I use md for most machines, but in this case, hardware RAID is required. So, XFS on LVM on hardware RAID 6 will be the choice. 3Ware 9650SE-12ML.
 

Nothinman

Elite Member
Sep 14, 2001
30,672
0
0
2. Software RAID has come a long way, but for RAID 6, hardware RAID is still faster. Not to mention more reliable for power failures (BBU FTW!)

For a file server I really doubt you'll notice the speed difference and a good UPS will always win out over a battery on the RAID controller.
 

Brazen

Diamond Member
Jul 14, 2000
4,259
0
0
Originally posted by: Nothinman
2. Software RAID has come a long way, but for RAID 6, hardware RAID is still faster. Not to mention more reliable for power failures (BBU FTW!)

For a file server I really doubt you'll notice the speed difference and a good UPS will always win out over a battery on the RAID controller.

Not necessarily. If you UPS runs out, then your drives could still lose power in the middle of writing. A good quality hardware RAID card will use it's battery time to flush the cache, finish any writes, and park the drive, which will greatly reduce the chance of file system corruption. Of course if your UPS is set up properly, it should safely shutdown your computer before it runs out, which is better overall.
 

Nothinman

Elite Member
Sep 14, 2001
30,672
0
0
Not necessarily. If you UPS runs out, then your drives could still lose power in the middle of writing.

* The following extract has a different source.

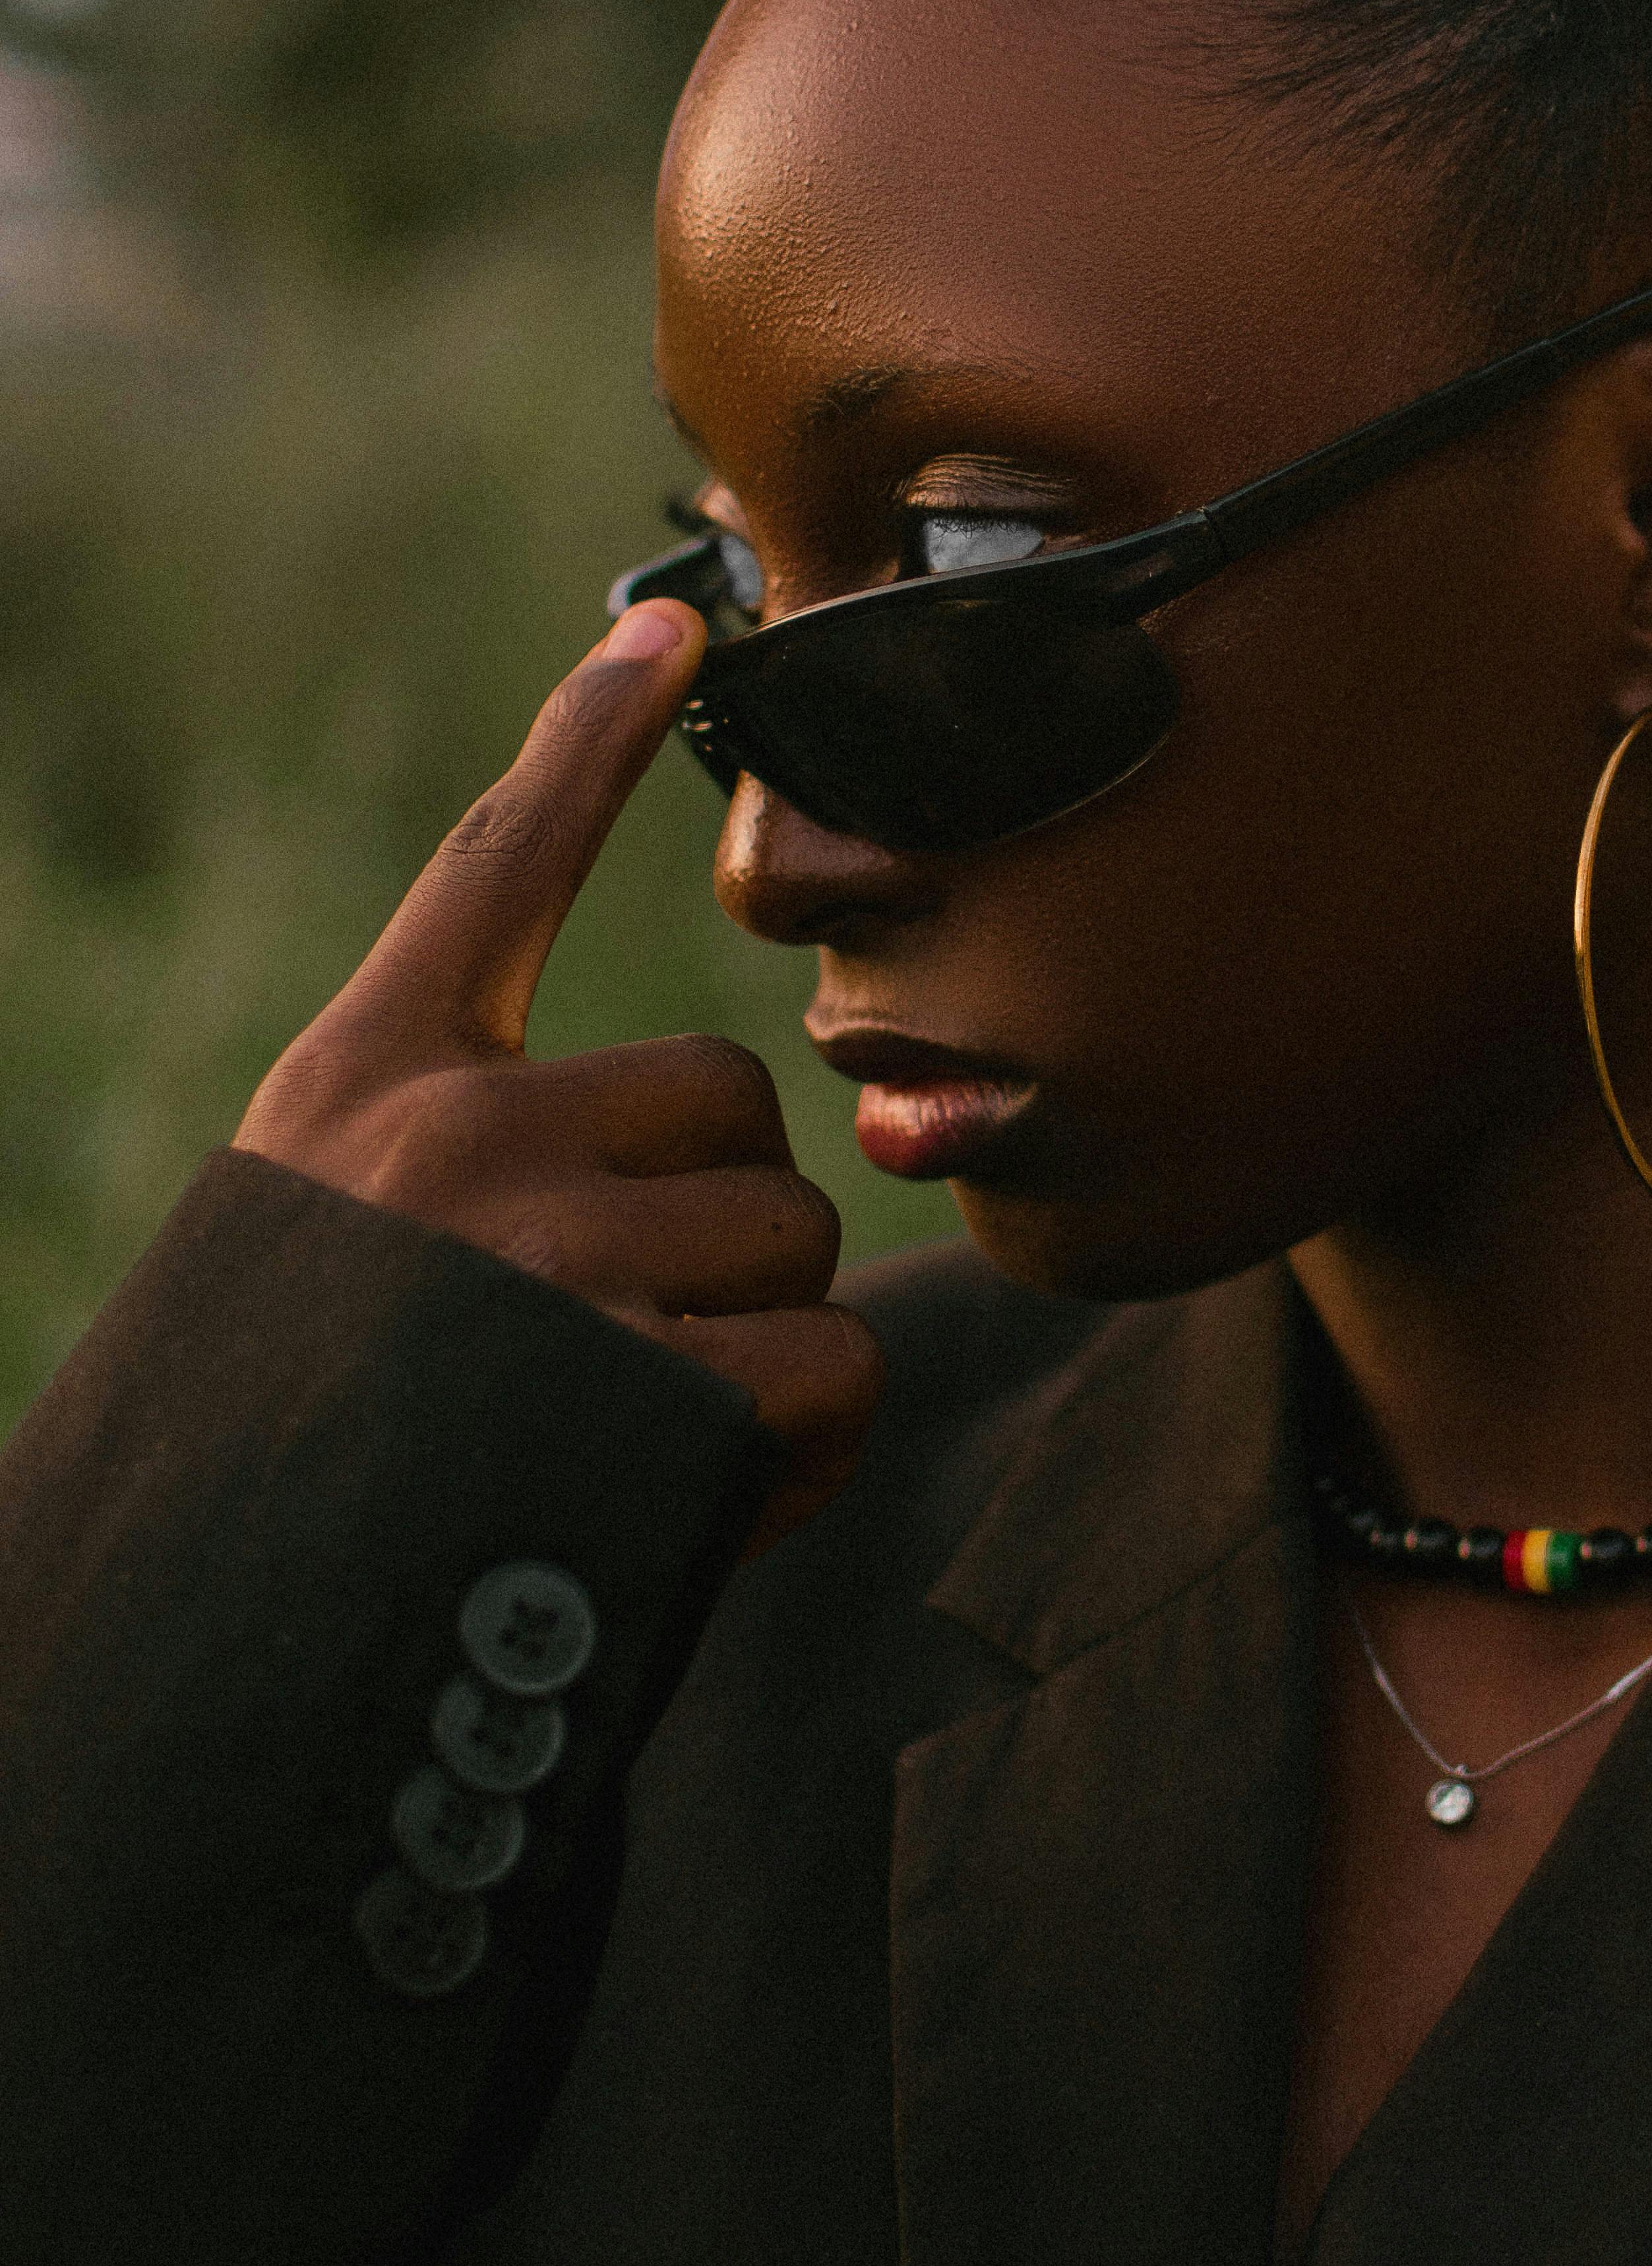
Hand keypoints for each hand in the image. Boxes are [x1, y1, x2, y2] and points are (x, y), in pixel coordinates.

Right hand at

Which is why you have a daemon like NUT or apcupsd that watches the UPS and shuts down the server when the battery gets below a certain threshold.
 

Kakumba

Senior member
Mar 13, 2006
610
0
0
UPS doesn't help if motherboard or PSU fails... It is best to combine UPS with BBU. The BBU can keep the write cache intact for up to 72 hours.

Also, when transferring several terabytes from multiple clients, any extra speed is greatly appreciated.... will be using 4x gigabit interfaces teamed, so network will not be such a bottleneck.